As Lizzie drove in to work at the crack of dawn, she couldn’t help thinking about the trip in from a couple of days ago, when that ambulance had passed her and proceeded up Easterly’s hill.

She had the same feeling of foreboding now. And the same dread at seeing Lane.

No radio today on her commute. She didn’t want to run the risk of the local NPR station cutting in with the big news that one of Charlemont’s most prominent men had put his pregnant wife in the hospital. Further details about the situation weren’t going to change the story, and she was feeling badly enough already.

Proceeding past the BFE main entrance, she went down to the staff road and traveled by the fields and the greenhouses, up to the parking lot. Thanks to her coming in so early, there was no one else around, not even Gary McAdams.

She’d planned it that way.

On autopilot, she turned off her truck and reached across for her purse. “Crap.”

She’d left the thing at home. Which meant no sunglasses, no sunscreen, no hat.

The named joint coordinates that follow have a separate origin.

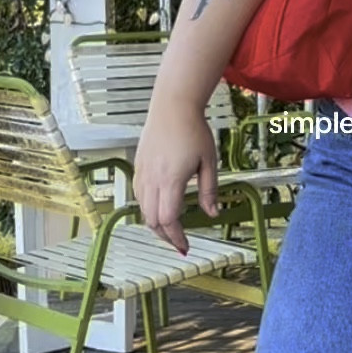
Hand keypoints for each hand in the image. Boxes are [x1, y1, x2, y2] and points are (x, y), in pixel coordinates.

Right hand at [133, 100, 219, 254]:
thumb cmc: (193, 129)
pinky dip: (148, 208)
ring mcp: (142, 173)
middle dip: (165, 236)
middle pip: (152, 220)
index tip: (185, 246)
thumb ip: (209, 190)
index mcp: (171, 180)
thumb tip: (213, 214)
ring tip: (171, 229)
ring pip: (143, 209)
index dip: (177, 237)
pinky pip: (139, 195)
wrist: (173, 106)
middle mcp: (152, 179)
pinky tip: (159, 208)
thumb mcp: (209, 162)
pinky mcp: (138, 166)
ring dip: (156, 223)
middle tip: (179, 242)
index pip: (169, 219)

Whatever. She wasn’t driving back now.

And it was probably a good thing that she didn’t have her phone. Lane hadn’t stopped calling her—as early as four a.m. this morning he’d still been ringing her.

The walk up to the back door of Easterly took her a good long time, and she told herself it was a simple case of exhaustion. After Greta had finally left her house around one a.m., she had stayed up to watch the sunrise over the wreck in her front yard.

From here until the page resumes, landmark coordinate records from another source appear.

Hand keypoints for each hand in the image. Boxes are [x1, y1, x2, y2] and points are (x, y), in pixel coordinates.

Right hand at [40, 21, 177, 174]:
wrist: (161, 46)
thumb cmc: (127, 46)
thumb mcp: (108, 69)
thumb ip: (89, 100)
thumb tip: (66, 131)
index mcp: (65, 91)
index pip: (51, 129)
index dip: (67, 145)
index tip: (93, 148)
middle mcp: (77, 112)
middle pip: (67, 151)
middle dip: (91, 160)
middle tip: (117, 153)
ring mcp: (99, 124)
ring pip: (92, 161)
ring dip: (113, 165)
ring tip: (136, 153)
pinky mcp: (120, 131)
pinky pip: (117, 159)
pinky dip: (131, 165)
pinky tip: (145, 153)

Nice little metaphor for her life.

Entering through the kitchen, she found Miss Aurora at the big stove. “Good morning,” she said in what she hoped was a halfway normal voice. “Have you seen Mr. Harris?”

Miss Aurora flipped the eggs in her skillet with a spatula. “He’s in his suite of rooms. I had no family orders this morning, so I’m making this for you and me and anyone else who’s around. I’ll have it in the break room in ten.”

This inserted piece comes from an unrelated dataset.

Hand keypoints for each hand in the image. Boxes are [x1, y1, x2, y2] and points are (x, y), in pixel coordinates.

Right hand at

“I’m so sorry. I have to—”

“See you in there.”

Lizzie took a deep breath. “I’ll try to make it.”

“You do that.” Miss Aurora looked over her shoulder, her black eyes gleaming. “Otherwise, I’m going to have to come find you and talk to you about how you shouldn’t believe everything you hear or read.”

Ducking her eyes, Lizzie pushed her way out of the kitchen and went across to Mr. Harris’s door. Before she knocked on it, she glanced back at Rosalinda’s. A CMP seal had been put on the panels, and caution tape had been run between the jambs.

Yet another crime scene in the house, she thought. Wonder what Chantal’s bedroom looked like.

The butler opened his door and jumped back. “Miss King?”

Lizzie shook herself. “Oh, sorry. Listen, I need to speak with you.”

Mr. Harris frowned, but something about her affect must have reached through his haughty attitude. “Do come in.”

Predictably, the decor was proper English, all kinds of leather-bound books, antique chairs, and garnet-colored Orientals filling out the space. Beyond the sitting area, there was a galley kitchen, and similar to Miss Aurora’s quarters, on the far side there was a closed door she guessed led to his bedroom and bath.

It smelled good, lemony and clean, not stuffy.

“I’m giving my notice,” she said abruptly. “Two weeks. I would have told Rosalinda, but …”

Mr. Harris stared at her for a moment; then he went over and sat behind a carved desk that had paperwork but no computer on it. “This is a surprise.”

“It’s in my contract. I only have to give two weeks.”

“May I ask why?”

“Just a change of focus. I’ve been thinking about it for a while.”

“Have you.” He steepled his hands. “So this has nothing to do with the reports that came out last night?”

“I’m very sorry that the family is having to deal with such ugliness.”

Mr. Harris cocked a brow. “Is there nothing I can do to convince you to stay?”

“My mind is made up, but thank you.”

She left it at that, returning to the hall and shutting the door behind her. Standing by herself, she blinked away tears, tilting her head back while praying that her nose didn’t start to run.

Of all the ways she had imagined leaving Easterly, it had never been like this. But there was no going back. She had come to her decision to quit with Greta while they had polished off a half gallon of chocolate chip ice cream, in between her first crying jag and her second.